_Supplied records:_
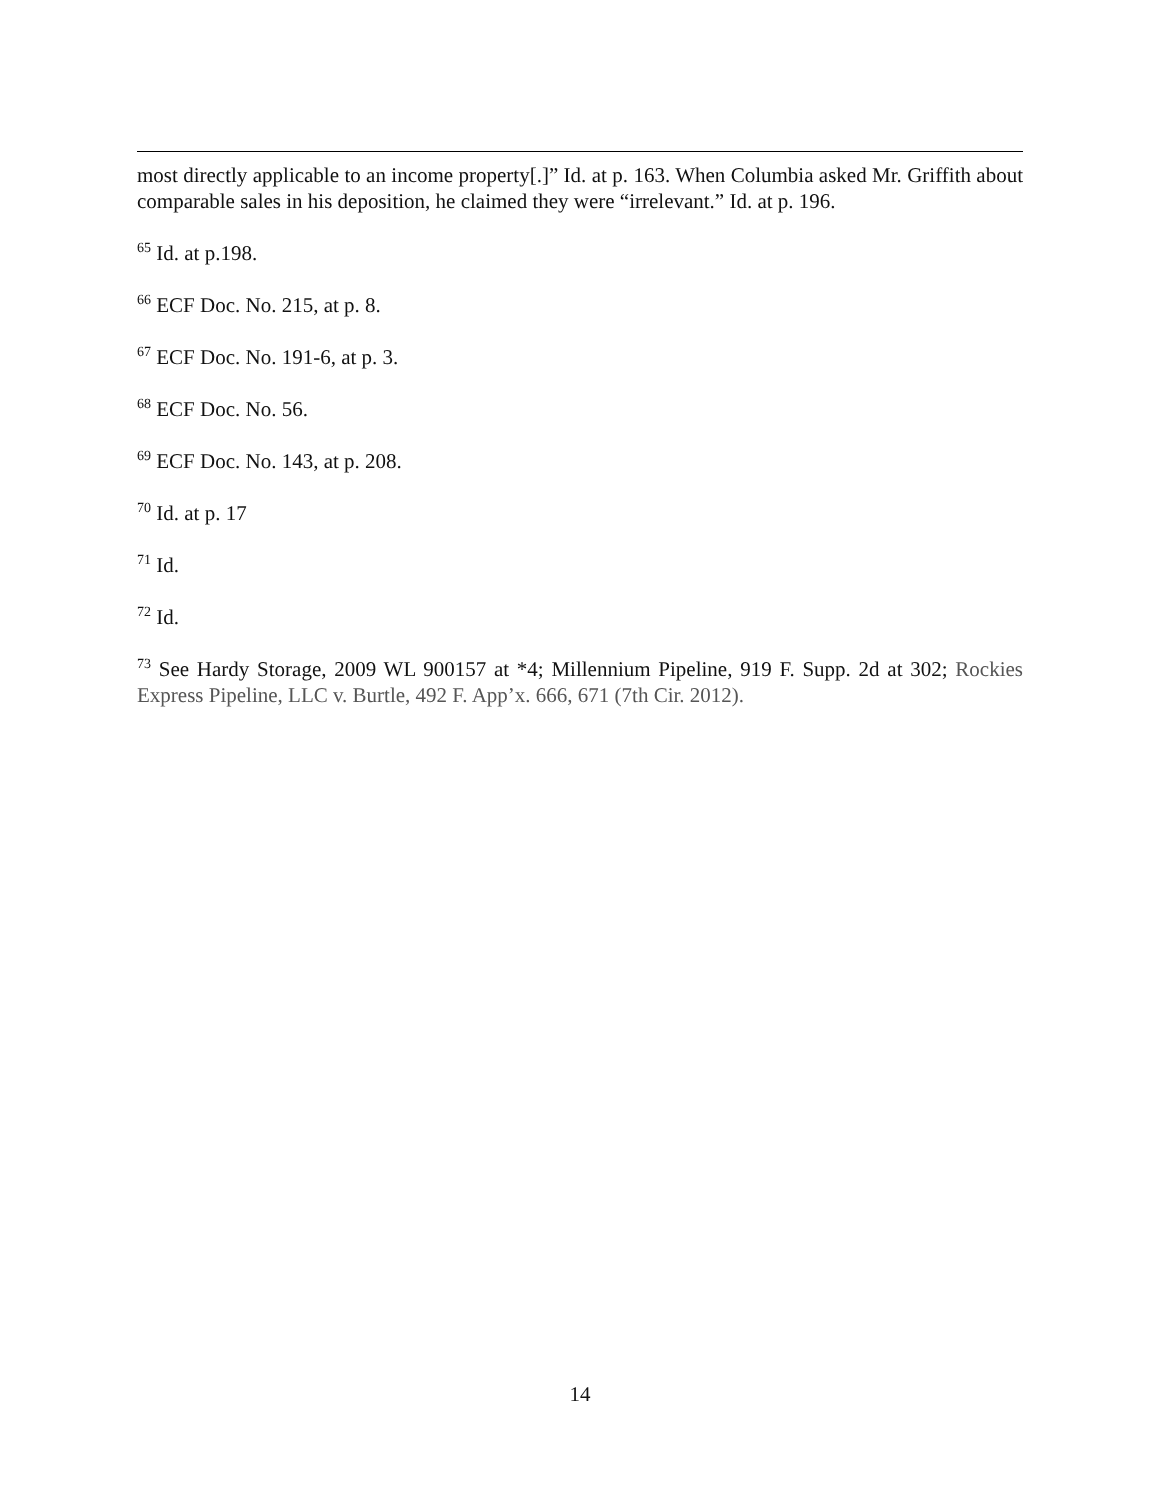most directly applicable to an income property[.]” Id. at p. 163. When Columbia asked Mr. Griffith about comparable sales in his deposition, he claimed they were “irrelevant.” Id. at p. 196.
<sup>65</sup> Id. at p.198.
<sup>66</sup> ECF Doc. No. 215, at p. 8.
<sup>67</sup> ECF Doc. No. 191-6, at p. 3.
<sup>68</sup> ECF Doc. No. 56.
<sup>69</sup> ECF Doc. No. 143, at p. 208.
<sup>70</sup> Id. at p. 17
<sup>71</sup> Id.
<sup>72</sup> Id.
<sup>73</sup> See Hardy Storage, 2009 WL 900157 at *4; Millennium Pipeline, 919 F. Supp. 2d at 302; Rockies Express Pipeline, LLC v. Burtle, 492 F. App’x. 666, 671 (7th Cir. 2012).
14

_Task goal:_ Copy every line above exactly, leaving no picture in the copy.

_Solution to this problem:_
most directly applicable to an income property[.]” Id. at p. 163. When Columbia asked Mr. Griffith about comparable sales in his deposition, he claimed they were “irrelevant.” Id. at p. 196.
<sup>65</sup> Id. at p.198.
<sup>66</sup> ECF Doc. No. 215, at p. 8.
<sup>67</sup> ECF Doc. No. 191-6, at p. 3.
<sup>68</sup> ECF Doc. No. 56.
<sup>69</sup> ECF Doc. No. 143, at p. 208.
<sup>70</sup> Id. at p. 17
<sup>71</sup> Id.
<sup>72</sup> Id.
<sup>73</sup> See Hardy Storage, 2009 WL 900157 at *4; Millennium Pipeline, 919 F. Supp. 2d at 302; Rockies Express Pipeline, LLC v. Burtle, 492 F. App’x. 666, 671 (7th Cir. 2012).
14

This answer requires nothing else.